In some ways society has progressed, it is less prevalent but by no means gone. In my private life things are the same. I am always conscious of where I am and who is around me. I often feel unable to ‘relax’ in public spaces and show any affection towards my partner.

Covert homophobia happens all the time, I am sure this is the same for covert racism. I have been seated out of turn at restaurants, I have been threatened when I held my partners hand. Then there are the more serious examples including a man shouting ‘I just need the right man to show me how it is done – then I wouldn’t be a lesbian. I am not sure if he meant it to be a harrowing threat, but that is how it felt. The world is a smaller place for me, there are several countries, I cannot visit or teach in. There are still countries where being gay is punishable by death. Ticking the box is not an easy decision, previous homophobic incidents scar in the same way as any other discrimination. It cannot be easily erased. So I ask you to think about the following:    

When you get an application from somebody who has ticked the box, understand how much this person may have agonised over this.

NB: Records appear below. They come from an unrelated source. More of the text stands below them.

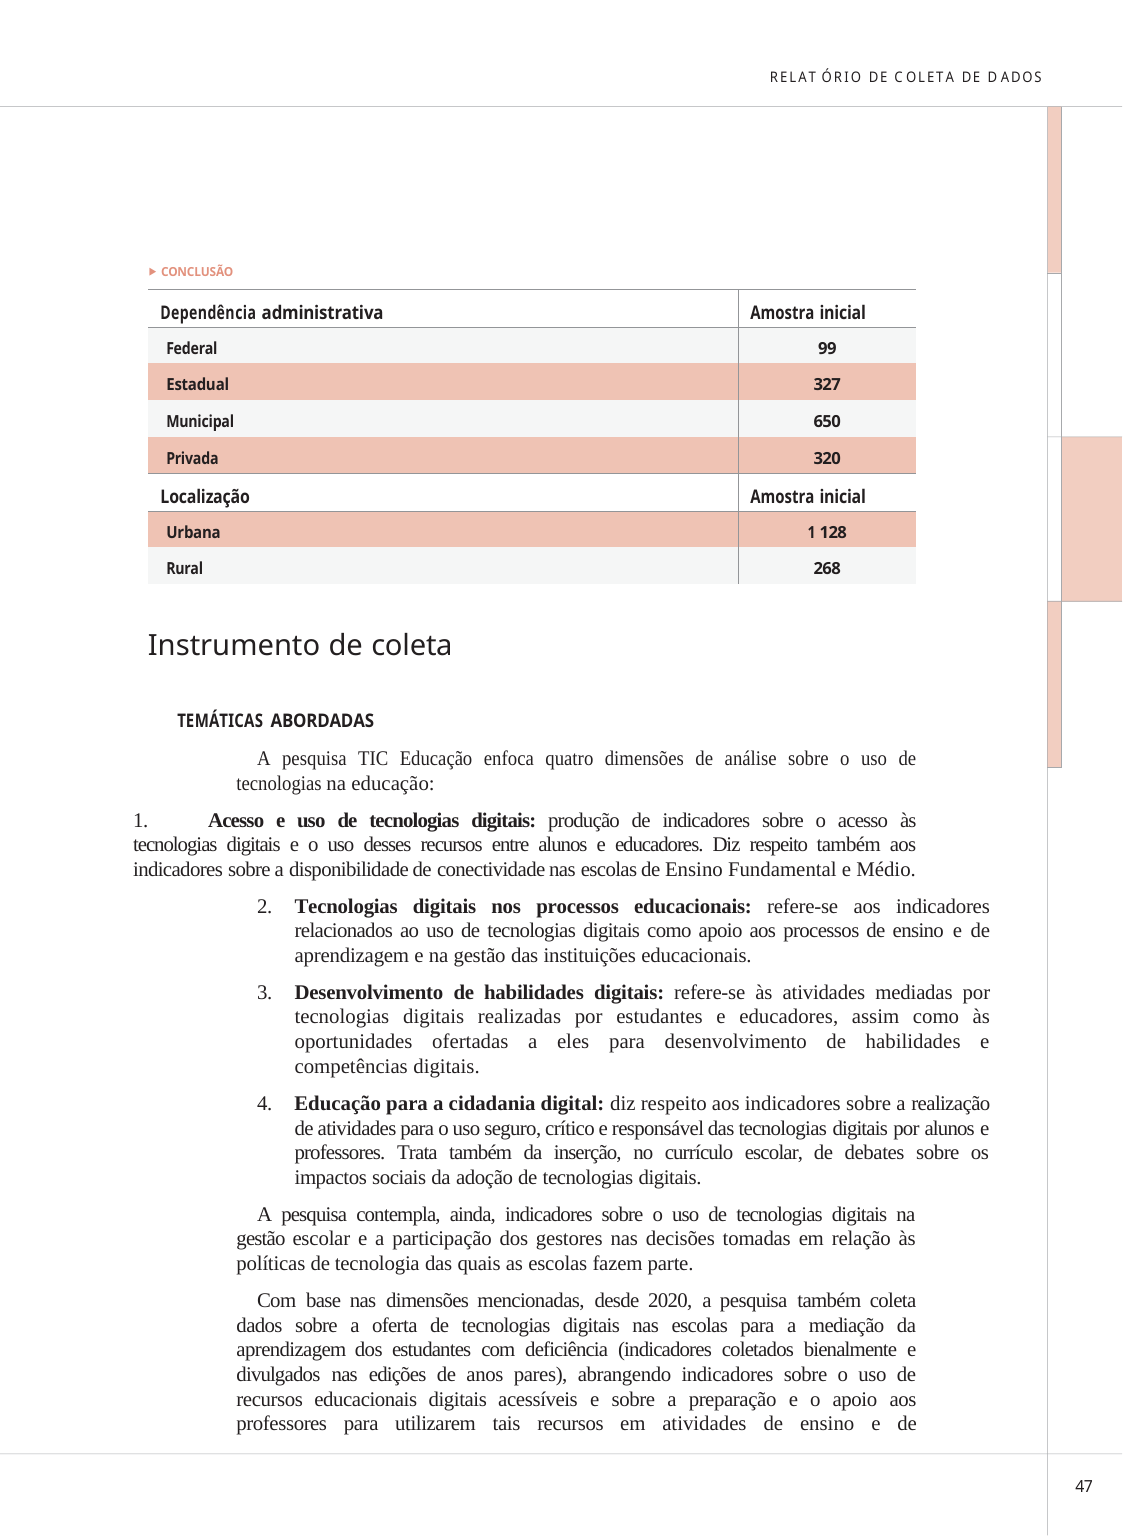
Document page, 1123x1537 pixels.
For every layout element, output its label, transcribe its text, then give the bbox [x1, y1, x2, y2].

text Com base nas dimensões mencionadas, desde 2020, a pesquisa também coleta dados sobre a oferta de tecnologias digitais nas escolas para a mediação da aprendizagem dos estudantes com deficiência (indicadores coletados bienalmente e divulgados nas edições de anos pares), abrangendo indicadores sobre o uso de recursos educacionais digitais acessíveis e sobre a preparação e o apoio aos professores para utilizarem tais recursos em atividades de ensino e de [236, 1288, 917, 1435]
table_cell Estadual [148, 363, 738, 400]
table_cell Municipal [148, 400, 738, 437]
table_cell 327 [739, 363, 916, 400]
list Desenvolvimento de habilidades digitais: refere-se às atividades mediadas por tecnologias digitais realizadas por estudantes e educadores, assim como às oportunidades ofertadas a eles para desenvolvimento de habilidades e competências digitais. [257, 980, 990, 1078]
table_header Dependência administrativa [148, 290, 738, 327]
table_cell 650 [739, 400, 916, 437]
text ⯈ CONCLUSÃO [148, 263, 990, 280]
text TEMÁTICAS ABORDADAS [177, 707, 990, 733]
text A pesquisa TIC Educação enfoca quatro dimensões de análise sobre o uso de tecnologias na educação: [236, 746, 917, 795]
table_cell Rural [148, 547, 738, 584]
table_cell Localização [148, 474, 738, 511]
table_cell Amostra inicial [739, 474, 916, 511]
table_cell Federal [148, 328, 738, 363]
table_header Amostra inicial [739, 290, 916, 327]
table_cell 268 [739, 547, 916, 584]
table_cell 1 128 [739, 512, 916, 547]
list Acesso e uso de tecnologias digitais: produção de indicadores sobre o acesso às tecnologias digitais e o uso desses recursos entre alunos e educadores. Diz respeito também aos indicadores sobre a disponibilidade de conectividade nas escolas de Ensino Fundamental e Médio. [133, 807, 917, 881]
text A pesquisa contempla, ainda, indicadores sobre o uso de tecnologias digitais na gestão escolar e a participação dos gestores nas decisões tomadas em relação às políticas de tecnologia das quais as escolas fazem parte. [236, 1202, 917, 1275]
table_cell Privada [148, 437, 738, 473]
table_cell 99 [739, 328, 916, 363]
table_cell Urbana [148, 512, 738, 547]
subtitle Instrumento de coleta [148, 624, 990, 664]
list Educação para a cidadania digital: diz respeito aos indicadores sobre a realização de atividades para o uso seguro, crítico e responsável das tecnologias digitais por alunos e professores. Trata também da inserção, no currículo escolar, de debates sobre os impactos sociais da adoção de tecnologias digitais. [257, 1091, 990, 1189]
table_cell 320 [739, 437, 916, 473]
list Tecnologias digitais nos processos educacionais: refere-se aos indicadores relacionados ao uso de tecnologias digitais como apoio aos processos de ensino e de aprendizagem e na gestão das instituições educacionais. [257, 894, 990, 967]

Try to think about new members of staff who are gay and go out of your way to support them as much as you can, covert homophobia is still around and may well be present in your staffroom when you are not there.
Don’t be too keen to join the ‘it doesn’t happen in this day and age’ band wagon, as it does.
You should consider if not being homophobic is enough. Being anti-homophobic and acting as an ally and an advocate at all times is the only way to counteract the covert homophobia that is still there under the surface.